Vaccines are hopeless losers, Big Pharma concluded decades ago.
The ability to charge monopoly prices did little to warm Big Pharma to vaccines. The market for particular vaccines tended to be small, with little repeat business. Moreover, much of the public didn’t see value in many vaccines, regardless of price.
Not so with the U.S. government health establishment, which saw vaccines as silver bullets that would one day be able to lower health care costs by eradicating disease.
The report attributed the undervaluation of vaccines to media coverage that highlighted adverse reactions, ignorance among patients and their physicians, and the failure to recognize that, although an individual may correctly assess that he or his children wouldn't benefit from being vaccinated, the “vaccination of an individual conveys a benefit to other members of society by protecting them against disease. Thus, total benefits from immunization programs may be greater than the sum of benefits to each recipient.”
Big Pharma now had a can’t-lose business proposition: government-guaranteed payments for millions of captive customers who had little choice but to inoculate their children and no ability to hold companies accountable if their products caused harm. This government intervention in what had been a relatively free pharmaceutical market radically changed Big Pharma’s attitude, eliminating the industry’s perception of vaccines as risky, money-losing sidelines. Vaccines soon became a burgeoning growth area in Big Pharma’s portfolio.
Without the past support of Western governments, the free market would have largely done away with vaccines because too few wanted them, most especially Big Pharma. Vaccines would only have thrived in totalitarian countries, such as those of the then-Soviet Union and communist China, where the health of the government trumps that of the citizen.

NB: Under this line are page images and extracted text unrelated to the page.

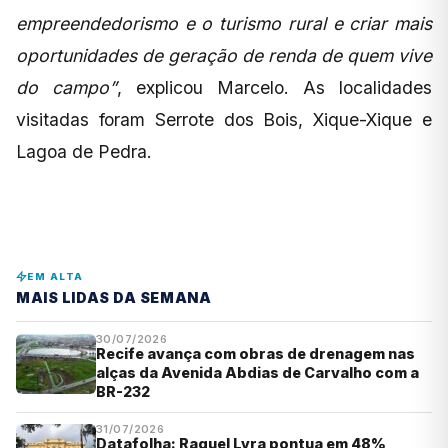
empreendedorismo e o turismo rural e criar mais
oportunidades de geração de renda de quem vive
do campo”
, explicou Marcelo. As localidades
visitadas foram Serrote dos Bois, Xique-Xique e
Lagoa de Pedra.
EM ALTA
MAIS LIDAS DA SEMANA
30/07/2026
Recife avança com obras de drenagem nas
alças da Avenida Abdias de Carvalho com a
BR-232
31/07/2026
Datafolha: Raquel Lyra pontua em 48%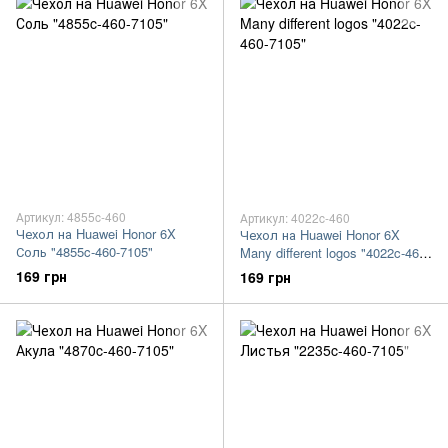
Артикул: 4855c-460
Артикул: 4022c-460
Чехол на Huawei Honor 6X
Чехол на Huawei Honor 6X
Соль "4855c-460-7105"
Many different logos "4022c-460-
7105"
169 грн
169 грн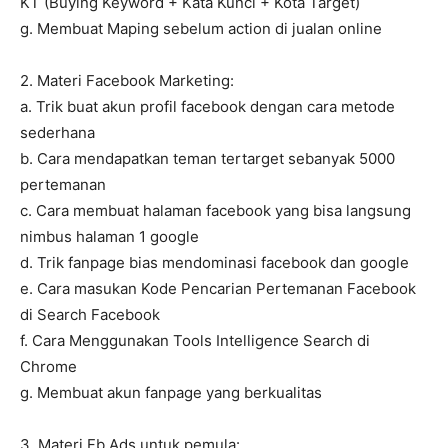
KT (Buying Keyword + Kata Kunci + Kota Target)
g. Membuat Maping sebelum action di jualan online
2. Materi Facebook Marketing:
a. Trik buat akun profil facebook dengan cara metode
sederhana
b. Cara mendapatkan teman tertarget sebanyak 5000
pertemanan
c. Cara membuat halaman facebook yang bisa langsung
nimbus halaman 1 google
d. Trik fanpage bias mendominasi facebook dan google
e. Cara masukan Kode Pencarian Pertemanan Facebook
di Search Facebook
f. Cara Menggunakan Tools Intelligence Search di
Chrome
g. Membuat akun fanpage yang berkualitas
3. Materi Fb Ads untuk pemula: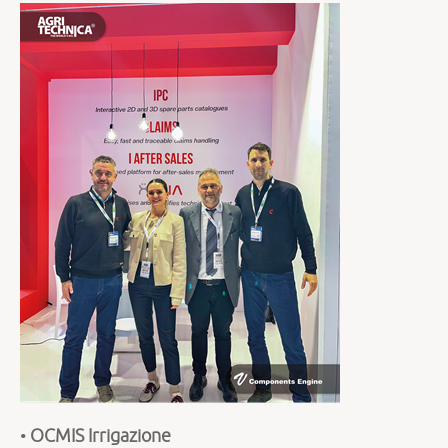
•
OCMIS Irrigazione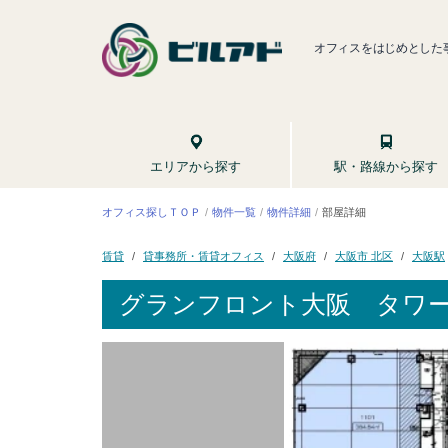
オフィスをはじめとした
駅・路線から探す
エリアから探す
オフィス探しＴＯＰ
物件一覧
物件詳細
部屋詳細
貸事務所・賃貸オフィス
大阪市 北区
大阪府
大阪駅
賃貸
グランフロント大阪 タワー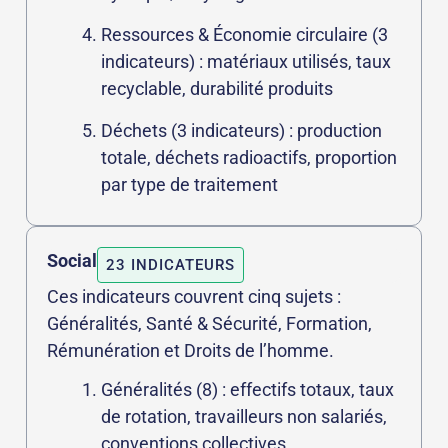
Ressources & Économie circulaire (3
indicateurs) : matériaux utilisés, taux
recyclable, durabilité produits
Déchets (3 indicateurs) : production
totale, déchets radioactifs, proportion
par type de traitement
Social
23 INDICATEURS
Ces indicateurs couvrent cinq sujets :
Généralités, Santé & Sécurité, Formation,
Rémunération et Droits de l’homme.
Généralités (8) : effectifs totaux, taux
de rotation, travailleurs non salariés,
conventions collectives,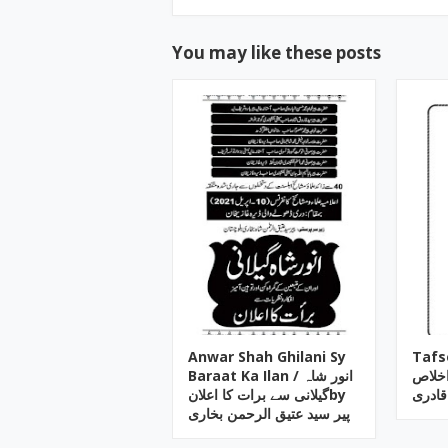
You may like these posts
Anwar Shah Ghilani Sy
Tafs
اخلاص
Baraat Ka Ilan / انور شاہ
قادری
گیلانی سے برات کا اعلانby
پیر سید عتیق الرحمن بخاری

Without the continuing support of Western governments, today’s vaccine industry would again turn anti-vax, as it had in its pre-1985 free-market days. Big Pharma’s resolve to withdraw from the industry would only be steeled by the track record of COVID-19 vaccines, where studies almost daily report high levels of injuries and deaths attributed to the vaccines. Those costs, which are mostly borne by the vaccinated, would have bankrupted Big Pharma but for their exemption from liability. Unlike governments, which are notoriously poor at picking winners, Big Pharma can spot losers when it sees them and knows how to protect itself from governments that don’t.